Of course, I could be wrong but I seriously doubt it.

Gorilla
 

 

Thursday, January 22, 2015

Live For Now, Not Then

“It is by no means an irrational fancy that, in a future existence, we shall look upon what we think our present existence, as a dream.”  ― Edgar Allan Poe

We are often told that we are to live in the "now," to put behind us our past and never look back.  Heck, that type of thinking even has Biblical precedent - Lot's wife took a look back and turned to a pillar of salt, the Apostle Paul write sin Philippians 3, "Brethren, I do not count myself to have apprehended; but one thing I do, forgetting those things which are behind and reaching forward to those things which are ahead, I press toward the goal for the prize of the upward call of God in Christ Jesus." In essence, we just keep on trucking, move ever forward and basically give no thought to our past.

Frankly, I don't think those passages, those axioms can be by taken autonomously.  We just forget that which we experienced yesterday?  There has to be more, right?

We are unquestionably the sum total of our experiences.  Every little moment of joy, every twinge of pain and discontent While those experiences may not define our personality or paint us into a corner wherein there is no hope for the future, it's intellectually dishonest to think that without looking back once in a while, we can learn necessary life lessons.  It's exhausting to hear people say how we can't "live in the past," but I'll be honest...I get it.  We live in the here and now, we exist in the here and now and unlike the Creator, we are confined by time and space.  It's who we are.  So, how about something different?

1.  We look back at our past to see the mistakes we have made, and those mistakes often remind us of our fallibility.

2.  Sometimes, looking back and moments of joy, remind us what joy looks, tastes, and feels like again.  We often need that reminder.

3.  We look back to remember what we have forgotten.  I've lost whole blocks of my memory from the past and it's frustrating as hell.  I look back at times to try and fill in the gaps, to cross that bridge from curiosity to knowledge.  Sometimes, I have to trudge through muddy waters to get there and it's worth it, I tell you.

4.  Shut out the condemning voices - including our own.  "Therefore there is now no condemnation," (Romans 8) is a reality, but only so if we apprehend it and apply it to ourselves first. The voices of condemnation are all around us - there will be those who are hell bent on your destruction, your voice just has to be louder than theirs.  Maybe we just learn a new language and speak that language to minds...

5.  Acceptance.  Just accept the fact that there are some seriously jacked up things in your past and own them.  I've made a mountain of them and yes, I own those bitches.  There are many other mountains of bullshit out there, but this one is all mine.  When you own it, you control it rather than it controlling you.
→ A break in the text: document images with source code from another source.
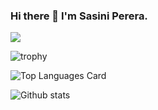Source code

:### Hi there 👋 I'm Sasini Perera.

![](https://komarev.com/ghpvc/?username=your-github-chamalka123)

![trophy](https://github-profile-trophy.vercel.app/?chamalka123=ryo-ma&title=Repositories,Commits,PullRequest,Issues,Stars)


![Top Languages Card](https://github-readme-stats.vercel.app/api/top-langs/?username=chamalka123&layout=compact)

![Github stats](https://github-readme-stats.vercel.app/api?username=chamalka123&theme=https://camo.githubusercontent.com/f988c71fa45f3fd21b46790737aa72de8dd3258c527f5850c62983b018cb8307/68747470733a2f2f6769746875622d726561646d652d73746174732e76657263656c2e6170702f6170693f757365726e616d653d616e7572616768617a72612673686f775f69636f6e733d7472756526686964653d636f6e74726962732c7072732663616368655f7365636f6e64733d3836343030267468656d653d64656661756c74=true&count_private=true)

<!--
**chamalka123/chamalka123** is a ✨ _special_ ✨ repository because its `README.md` (this file) appears on your GitHub profile.

Here are some ideas to get you started:


- 🌱 I’m currently learning ...
- 👯 I’m looking to collaborate on ...
- 🤔 I’m looking for help with ...
- 💬 Ask me about ...
- 📫 How to reach me: ...
- 😄 Pronouns: ...
- ⚡ Fun fact: ...
-->
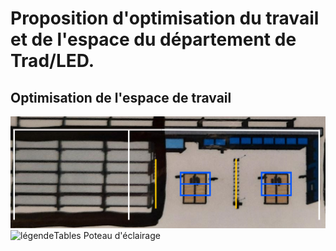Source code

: # Proposition d'optimisation du travail et de l'espace du département de Trad/LED.
## Optimisation de l'espace de travail
![Plan de travail optimisé](https://github.com/sebreilly/projet_stage_2023/blob/main/doc/projet_1_optimisation_du_travail_Trad_LED/medias/plan_de_travail.png)
![légende](https://github.com/sebreilly/projet_stage_2023/blob/main/doc/projet_1_optimisation_du_travail_Trad_LED/medias/AI/l%C3%A9gende.png)Tables Poteau d'éclairage
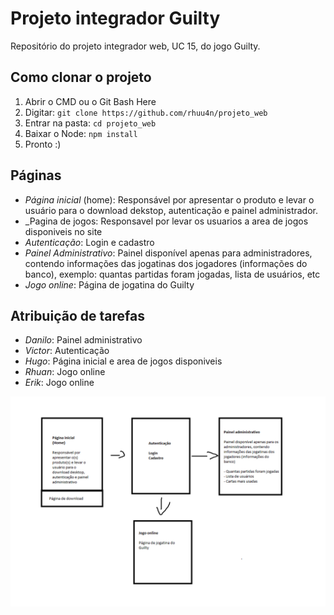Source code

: # Projeto integrador Guilty

Repositório do projeto integrador web, UC 15, do jogo Guilty.

## Como clonar o projeto
1. Abrir o CMD ou o Git Bash Here
2. Digitar: `git clone https://github.com/rhuu4n/projeto_web` 
3. Entrar na pasta: `cd projeto_web`
4. Baixar o Node: `npm install`
5. Pronto :)

## Páginas

- _Página inicial_ (home): Responsável por apresentar o produto e levar o usuário para o download dekstop, autenticação e painel administrador.
- _Pagina de jogos: Responsavel por levar os usuarios a area de jogos disponiveis no site
- _Autenticação_: Login e cadastro
- _Painel Administrativo_: Painel disponível apenas para administradores, contendo informações das jogatinas dos jogadores (informações do banco), exemplo: quantas partidas foram jogadas, lista de usuários, etc
- _Jogo online_: Página de jogatina do Guilty

## Atribuição de tarefas

- _Danilo_: Painel administrativo
- _Victor_: Autenticação 
- _Hugo_: Página inicial e area de jogos disponiveis
- _Rhuan_: Jogo online 
- _Erik_: Jogo online

![atribuicao-tarefas](./public/atribuicao-tarefas.png)
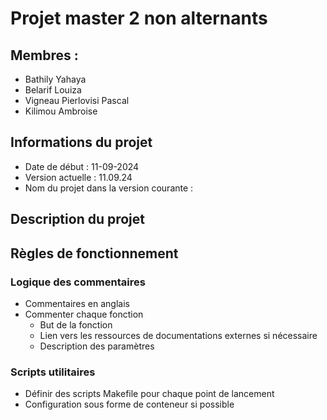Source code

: # Projet master 2 non alternants

## Membres :

- Bathily Yahaya
- Belarif Louiza
- Vigneau Pierlovisi Pascal
- Kilimou Ambroise

## Informations du projet

- Date de début : 11-09-2024
- Version actuelle : 11.09.24
- Nom du projet dans la version courante : 

## Description du projet

## Règles de fonctionnement

### Logique des commentaires

- Commentaires en anglais
- Commenter chaque fonction
    - But de la fonction
    - Lien vers les ressources de documentations externes si nécessaire
    - Description des paramètres

### Scripts utilitaires

- Définir des scripts Makefile pour chaque point de lancement
- Configuration sous forme de conteneur si possible
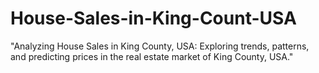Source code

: # House-Sales-in-King-Count-USA
"Analyzing House Sales in King County, USA: Exploring trends, patterns, and predicting prices in the real estate market of King County, USA."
What we learn from our previous mistakes is really up to us.  We can allow it to change the very core of our being or we can look at it for what it is - a learning opportunity.  I confess that I have not apprehended this truth myself.  I still hold a great deal of anger as a result of my youth, but the progress has been made that I know without hesitation that the past cannot own me.  It has only the control over me which I choose to give it.

We live for now, yes, but it doesn't hurt one damned bit to remember the joys and pain of the past - embrace that which is good, discard that which is bad.

I don't know.  I could be wrong, but I seriously doubt it.